CodeCommit Instructions

AWS CodeCommit is no longer available to new AWS customers. Existing customers of AWS CodeCommit can continue to use the service as normal.

CodeCommit as a mirror repository

InsuranceLake comes with a CodeCommit mirror repository stack in both the infrastructure and ETL repositories. This mirror repository is meant to act as a source for CodePipeline so that you can configure external repositories to sync with CodeCommit and trigger CodePipeline builds.

Instructions for configuring mirroring from Gitlab to CodeCommit.

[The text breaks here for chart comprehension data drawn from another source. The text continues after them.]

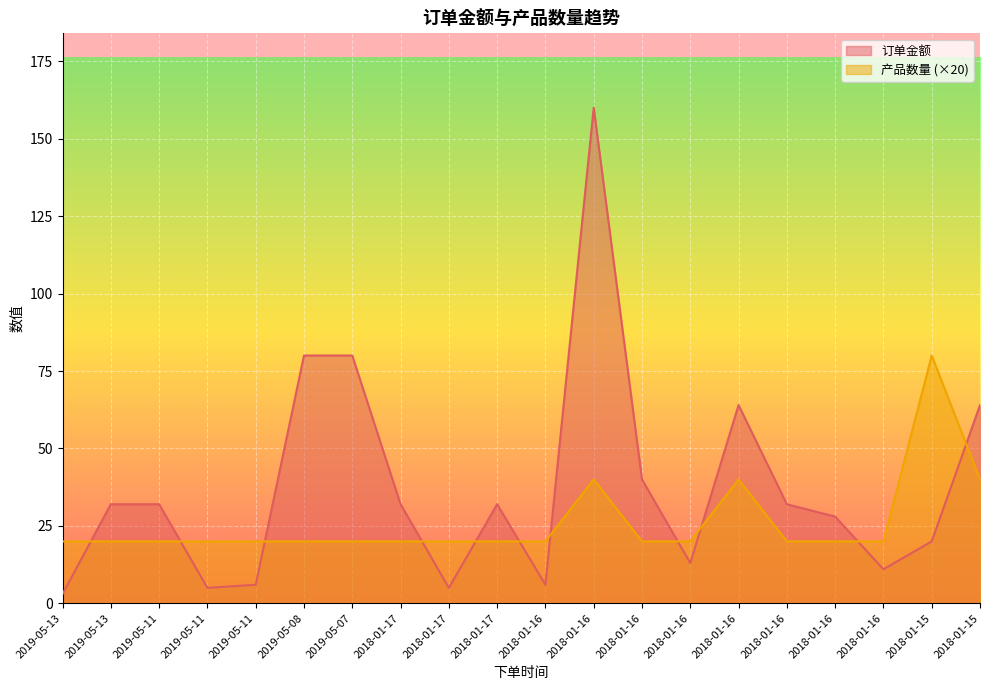

Reading left to right, extract all data points from this chart.

订单金额: 3	32	32	5	6	80	80	32	5	32	6	160	40	13	64	32	28	11	20	64
产品数量: 20	20	20	20	20	20	20	20	20	20	20	40	20	20	40	20	20	20	80	40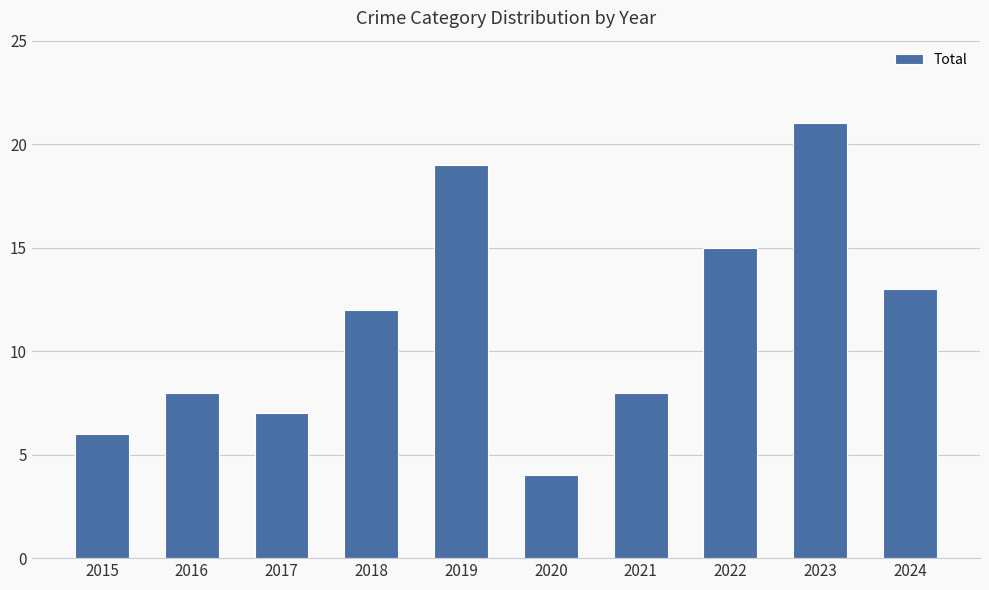

What is the sum of the values at 2022 and 2020?

19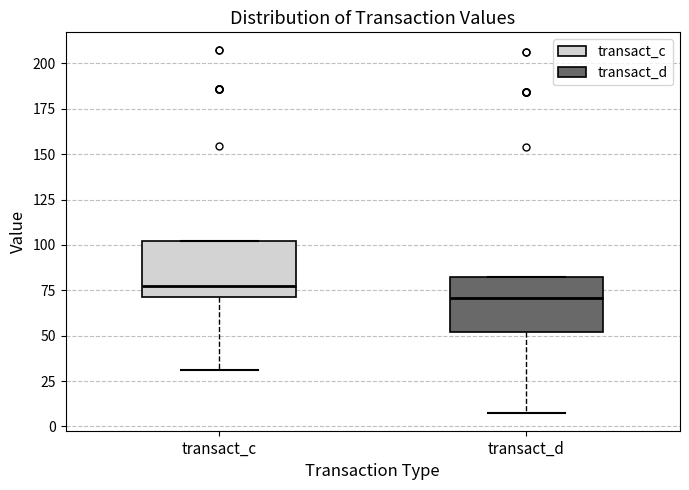

Reading left to right, read every box against the y-axis: the position of its median line, the range the box covers, and the ends of its whiskers. The values are not printed on the chart, so give them approximately, as read against the axis.

transact_c: median 75, box 70 to 100, whiskers 30 to 100
transact_d: median 70, box 50 to 80, whiskers 10 to 80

To deploy the CodeCommit mirror repository stacks, follow these steps:

Set the repository name parameters in lib/configuration.py for each codebase. An example of each follows.

             # Name your CodeCommit mirror repo here (recommend matching your external repo)
             # Leave empty if you use CodeConnections or your repository is in CodeCommit already
             CODECOMMIT_MIRROR_REPOSITORY_NAME: 'aws-insurancelake-infrastructure',
             # or
             CODECOMMIT_MIRROR_REPOSITORY_NAME: 'aws-insurancelake-etl',

Deploy the CodeCommit mirror repository stacks for the infrastructure and ETL repositories.

 cdk deploy Deploy-InsuranceLakeEtlMirrorRepository
 cdk deploy Deploy-InsuranceLakeInfrastructureMirrorRepository

Follow the instructions in the Quickstart with CI/CD or the Full Deployment Guide for deploying the CodePipeline stacks.

CodeCommit as a main repository

This configuration requires you to setup the CodeCommit repository separately and before deploying InsuranceLake.